How did we end up with a $30,000 spy pole in Berry Hill Skate Park?
It was largely due to the efforts of Lexington Urban County Council member Fred Brown.
Brown represents the 8th District, which includes Berry Hill Skate Park, tucked in a residential area along Buckhorn Drive. He initiated a study to explore the possibility of putting surveillance cameras in Lexington parks last year.
The study culminated in a presentation by Department of Public Safety administrative officer Dean Marcum during the Nov. 1, 2016 meeting of the Government and Social Services Committee. The committee voted to authorize the installation of a four-camera system at Berry Hill as a pilot program.
The full council gave its approval in January 2017.
Meet the Man Behind the Lens
Brown worked as a CPA and is a career Lexington politician. He served on the Urban County Council from 1994 to 2004. Brown jumped back into local politics in 2014. He defeated LeTonia Jones 57.3 percent to 42.7 percent in the November 2014 election to reclaim his seat. He ran unopposed in the 2016 election.
Brown comes across as a typical “law and order” politician with authoritarian tendencies. In a 2016 Fayette Alliance candidate questionnaire, Brown listed “public safety” as the number one issue facing Lexington. Putting his actions where his mouth is, Brown spearheaded efforts to “update” Lexington’s curfew for teens.

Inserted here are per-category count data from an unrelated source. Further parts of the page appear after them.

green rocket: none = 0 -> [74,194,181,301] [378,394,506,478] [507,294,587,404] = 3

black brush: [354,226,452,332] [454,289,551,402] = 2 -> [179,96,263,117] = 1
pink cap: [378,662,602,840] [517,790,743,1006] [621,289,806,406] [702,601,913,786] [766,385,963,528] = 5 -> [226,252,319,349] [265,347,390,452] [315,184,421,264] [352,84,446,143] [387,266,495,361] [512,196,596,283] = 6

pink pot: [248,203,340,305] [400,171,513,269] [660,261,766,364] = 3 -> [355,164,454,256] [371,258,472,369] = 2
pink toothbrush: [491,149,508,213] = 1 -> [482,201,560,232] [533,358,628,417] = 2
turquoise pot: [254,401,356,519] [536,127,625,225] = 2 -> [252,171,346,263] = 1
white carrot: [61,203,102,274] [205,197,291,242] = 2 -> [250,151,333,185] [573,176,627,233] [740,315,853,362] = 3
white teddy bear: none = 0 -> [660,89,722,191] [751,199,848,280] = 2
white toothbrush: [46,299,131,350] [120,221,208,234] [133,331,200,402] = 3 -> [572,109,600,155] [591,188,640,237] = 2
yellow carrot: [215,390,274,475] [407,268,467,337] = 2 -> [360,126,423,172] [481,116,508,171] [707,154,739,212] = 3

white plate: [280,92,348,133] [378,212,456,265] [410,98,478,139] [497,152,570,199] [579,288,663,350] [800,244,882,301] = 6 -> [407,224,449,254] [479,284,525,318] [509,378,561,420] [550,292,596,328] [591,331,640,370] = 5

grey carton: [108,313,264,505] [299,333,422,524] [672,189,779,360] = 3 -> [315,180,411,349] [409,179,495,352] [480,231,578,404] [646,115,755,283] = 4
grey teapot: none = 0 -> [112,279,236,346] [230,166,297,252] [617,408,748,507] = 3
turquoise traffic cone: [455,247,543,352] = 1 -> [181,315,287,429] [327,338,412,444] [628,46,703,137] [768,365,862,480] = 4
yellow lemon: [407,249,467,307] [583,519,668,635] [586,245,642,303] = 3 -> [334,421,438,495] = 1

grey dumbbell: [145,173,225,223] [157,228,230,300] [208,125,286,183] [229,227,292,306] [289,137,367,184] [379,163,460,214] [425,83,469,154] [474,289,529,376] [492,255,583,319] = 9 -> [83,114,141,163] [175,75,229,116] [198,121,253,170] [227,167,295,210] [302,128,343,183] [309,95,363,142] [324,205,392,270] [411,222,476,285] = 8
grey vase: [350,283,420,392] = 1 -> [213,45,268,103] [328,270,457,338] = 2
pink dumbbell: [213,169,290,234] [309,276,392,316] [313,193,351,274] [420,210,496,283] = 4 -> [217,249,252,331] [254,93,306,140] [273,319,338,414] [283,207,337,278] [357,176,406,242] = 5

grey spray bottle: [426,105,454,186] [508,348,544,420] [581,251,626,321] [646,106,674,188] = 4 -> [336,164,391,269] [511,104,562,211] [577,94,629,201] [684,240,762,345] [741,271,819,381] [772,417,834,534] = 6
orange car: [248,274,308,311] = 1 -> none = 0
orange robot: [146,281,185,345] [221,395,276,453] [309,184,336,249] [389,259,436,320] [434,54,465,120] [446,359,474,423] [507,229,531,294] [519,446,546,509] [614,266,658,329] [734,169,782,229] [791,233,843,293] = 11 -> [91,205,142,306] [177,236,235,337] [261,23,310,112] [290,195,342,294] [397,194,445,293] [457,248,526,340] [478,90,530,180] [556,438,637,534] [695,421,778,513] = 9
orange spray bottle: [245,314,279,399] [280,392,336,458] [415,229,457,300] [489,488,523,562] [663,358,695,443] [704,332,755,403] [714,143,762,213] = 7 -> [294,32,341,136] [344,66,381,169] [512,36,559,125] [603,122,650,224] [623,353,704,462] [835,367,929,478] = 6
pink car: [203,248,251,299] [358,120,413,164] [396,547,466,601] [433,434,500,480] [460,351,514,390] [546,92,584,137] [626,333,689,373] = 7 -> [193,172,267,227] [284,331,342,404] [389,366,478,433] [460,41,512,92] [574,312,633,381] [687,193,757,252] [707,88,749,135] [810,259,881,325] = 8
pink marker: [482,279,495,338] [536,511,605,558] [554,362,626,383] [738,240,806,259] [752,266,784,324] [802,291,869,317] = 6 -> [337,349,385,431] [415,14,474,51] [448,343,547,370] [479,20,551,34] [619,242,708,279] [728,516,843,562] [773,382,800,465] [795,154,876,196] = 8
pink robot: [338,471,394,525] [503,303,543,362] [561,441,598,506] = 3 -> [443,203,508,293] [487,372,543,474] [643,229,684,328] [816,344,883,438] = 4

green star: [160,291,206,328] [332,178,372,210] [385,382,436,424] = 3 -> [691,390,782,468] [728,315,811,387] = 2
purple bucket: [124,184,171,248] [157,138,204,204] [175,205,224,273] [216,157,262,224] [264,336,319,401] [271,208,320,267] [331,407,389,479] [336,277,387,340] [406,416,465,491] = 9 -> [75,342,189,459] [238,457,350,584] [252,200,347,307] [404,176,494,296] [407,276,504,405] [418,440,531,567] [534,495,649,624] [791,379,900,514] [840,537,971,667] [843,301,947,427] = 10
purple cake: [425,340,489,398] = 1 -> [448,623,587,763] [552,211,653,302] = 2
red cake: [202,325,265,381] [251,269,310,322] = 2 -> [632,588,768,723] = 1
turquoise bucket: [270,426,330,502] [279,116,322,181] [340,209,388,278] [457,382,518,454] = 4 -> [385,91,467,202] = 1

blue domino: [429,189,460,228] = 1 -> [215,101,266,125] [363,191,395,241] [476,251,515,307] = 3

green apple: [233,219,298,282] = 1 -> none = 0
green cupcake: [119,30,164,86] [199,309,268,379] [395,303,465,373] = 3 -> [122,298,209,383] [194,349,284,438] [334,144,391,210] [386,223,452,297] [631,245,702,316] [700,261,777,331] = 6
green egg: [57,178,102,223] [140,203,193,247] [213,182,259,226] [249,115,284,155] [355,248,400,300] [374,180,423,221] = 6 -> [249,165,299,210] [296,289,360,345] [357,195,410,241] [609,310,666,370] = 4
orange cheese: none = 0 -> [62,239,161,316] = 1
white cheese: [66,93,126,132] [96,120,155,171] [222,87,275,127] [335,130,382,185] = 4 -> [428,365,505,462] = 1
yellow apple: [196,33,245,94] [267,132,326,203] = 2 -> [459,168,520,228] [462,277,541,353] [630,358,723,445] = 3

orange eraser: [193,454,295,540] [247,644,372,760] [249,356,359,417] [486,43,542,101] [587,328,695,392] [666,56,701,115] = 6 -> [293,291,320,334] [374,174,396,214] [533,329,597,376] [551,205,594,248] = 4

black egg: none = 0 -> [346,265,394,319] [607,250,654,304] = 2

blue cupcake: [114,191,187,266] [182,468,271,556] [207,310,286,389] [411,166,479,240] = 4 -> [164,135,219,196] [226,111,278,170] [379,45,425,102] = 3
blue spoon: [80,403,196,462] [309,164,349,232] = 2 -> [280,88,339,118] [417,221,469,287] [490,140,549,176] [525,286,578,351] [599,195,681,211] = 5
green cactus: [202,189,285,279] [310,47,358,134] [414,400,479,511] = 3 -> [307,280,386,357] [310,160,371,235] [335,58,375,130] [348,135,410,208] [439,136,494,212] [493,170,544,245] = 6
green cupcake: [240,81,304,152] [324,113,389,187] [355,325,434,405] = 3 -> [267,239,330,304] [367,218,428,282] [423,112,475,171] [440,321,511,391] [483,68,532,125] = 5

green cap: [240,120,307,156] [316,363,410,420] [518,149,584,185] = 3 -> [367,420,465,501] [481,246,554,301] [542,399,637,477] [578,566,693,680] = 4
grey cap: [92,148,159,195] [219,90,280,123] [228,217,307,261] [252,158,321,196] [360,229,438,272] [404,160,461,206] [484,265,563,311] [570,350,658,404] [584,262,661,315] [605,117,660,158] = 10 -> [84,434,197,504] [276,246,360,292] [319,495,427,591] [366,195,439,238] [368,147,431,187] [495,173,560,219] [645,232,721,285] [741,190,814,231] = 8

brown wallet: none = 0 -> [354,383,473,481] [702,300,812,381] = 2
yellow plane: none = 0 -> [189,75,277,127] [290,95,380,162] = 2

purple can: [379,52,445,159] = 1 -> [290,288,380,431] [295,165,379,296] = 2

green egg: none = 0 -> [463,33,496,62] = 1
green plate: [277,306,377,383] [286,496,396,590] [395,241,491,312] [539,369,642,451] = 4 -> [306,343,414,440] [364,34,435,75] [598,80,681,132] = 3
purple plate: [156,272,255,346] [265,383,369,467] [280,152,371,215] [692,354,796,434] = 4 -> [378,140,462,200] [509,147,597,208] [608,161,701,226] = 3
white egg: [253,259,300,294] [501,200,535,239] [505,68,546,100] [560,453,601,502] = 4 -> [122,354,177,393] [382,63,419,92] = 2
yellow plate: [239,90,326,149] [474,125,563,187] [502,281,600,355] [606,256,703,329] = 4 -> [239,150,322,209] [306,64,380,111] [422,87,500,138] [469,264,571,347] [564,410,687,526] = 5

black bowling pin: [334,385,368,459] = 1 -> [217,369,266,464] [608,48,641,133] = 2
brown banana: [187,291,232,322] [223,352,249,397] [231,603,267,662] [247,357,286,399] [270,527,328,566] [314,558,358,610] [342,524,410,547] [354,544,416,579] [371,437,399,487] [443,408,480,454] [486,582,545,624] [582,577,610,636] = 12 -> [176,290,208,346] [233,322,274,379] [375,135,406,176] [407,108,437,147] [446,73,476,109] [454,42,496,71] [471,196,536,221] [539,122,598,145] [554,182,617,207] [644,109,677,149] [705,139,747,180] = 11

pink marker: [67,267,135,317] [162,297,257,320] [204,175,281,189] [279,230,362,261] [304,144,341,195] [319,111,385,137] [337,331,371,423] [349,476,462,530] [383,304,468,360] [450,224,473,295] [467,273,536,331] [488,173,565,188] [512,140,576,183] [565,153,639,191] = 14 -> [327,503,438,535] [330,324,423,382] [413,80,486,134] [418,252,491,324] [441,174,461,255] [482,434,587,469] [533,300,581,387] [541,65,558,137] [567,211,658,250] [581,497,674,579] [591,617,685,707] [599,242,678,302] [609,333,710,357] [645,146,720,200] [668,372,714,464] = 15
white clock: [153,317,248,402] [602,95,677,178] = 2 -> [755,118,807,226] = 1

During the 2014 campaign, the Herald Leader reported Brown was focused on crime “because his district, which runs from Tates Creek to Alumni outside of New Circle Road, is diverse.”
That sounds kind of like, “We need to worry about crime because there are a lot of brown people in my district.”
This kind of attitude from somebody pushing for surveillance should raise concern. In many cities, surveillance programs have disproportionately targeted both ethnic and religious minority communities.
Surveillance in Parks
Brown wants cameras in all of Lexington parks, but started by pushing for a pilot program at Berry Hill. It appears he worked with Marcum to put the program together and presented it last November.
Brown’s arrogance was front and center during discussion about the cameras.
He claimed it was difficult to notify the neighborhood about the proposed cameras because of the nature of the area. There’s no indication he made any significant effort to get neighborhood feedback, but then claimed he hadn’t gotten any neighborhood feedback.
“When you talk about community disapproval, I haven’t had any feedback. The problem is – is there’s not a real strong neighborhood association out there, so I wasn’t able to get a group together as such. It also borders 7th District, I believe, and we haven’t gotten any negative. We’re hoping as this gets out into the community that it will have a positive effect.”
Fellow council member Jennifer Scutchfield backed Brown up on this trope. Her district butts up to the park and includes nearby neighborhoods. Their condescending characterization of the area speaks volumes about the level of respect they have for certain constituents.
“There’s a lot of rental property. There’s not a lot of homeowner-owned property, and so it’s really hard to get that neighborhood buy-in.”
Maybe it’s just too “diverse” over there.
Oddly enough, they don’t seem to have any problem getting the word out about their campaigns when election time rolls around.
So, are we to take this to mean people who rent or don’t live within the borders of a neighborhood association – i.e. poorer people – don’t give a crap about their neighborhoods, and won’t mind being spied on?
Brown’s true colors came out when Councilmember Angela Evans expressed privacy concerns about the proposed surveillance. She called it a “slippery slope,” and said surveillance could potentially raise constitutional issues.
He literally rolled his eyes as Evens spoke.
Brown ultimately shut down discussion and made a motion to vote on moving the pilot program to the full council despite the fact several other members still wanted to speak or ask questions. He poo-pooed objections to surveillance, including legitimate concerns that it will simply displace crime out of camera-range and questions about its effectiveness at night.
Brown also took a dig at Evans before making the motion, his arrogance on full display.
“I think we need to go forward with this. As Councilmember Evans, which she strongly opposes it, I would just say, you know, at least I’m coming up with some type of ideal (sic) for public safety and to protect the citizens out there, and if you’ve got a better ideal (sic) or any kind of ideal (sic) that you – then you need to bring it forward into committee.”
Yes Fred. At least you came up with an “ideal” to keep an eye on the skate kids, renters and brown people in your “diverse” district. Good job on that.
Brown got his wish. The full council eventually approved the cameras with only Evans, Bill Farmer Jr. and Jennifer Mossotti voting no.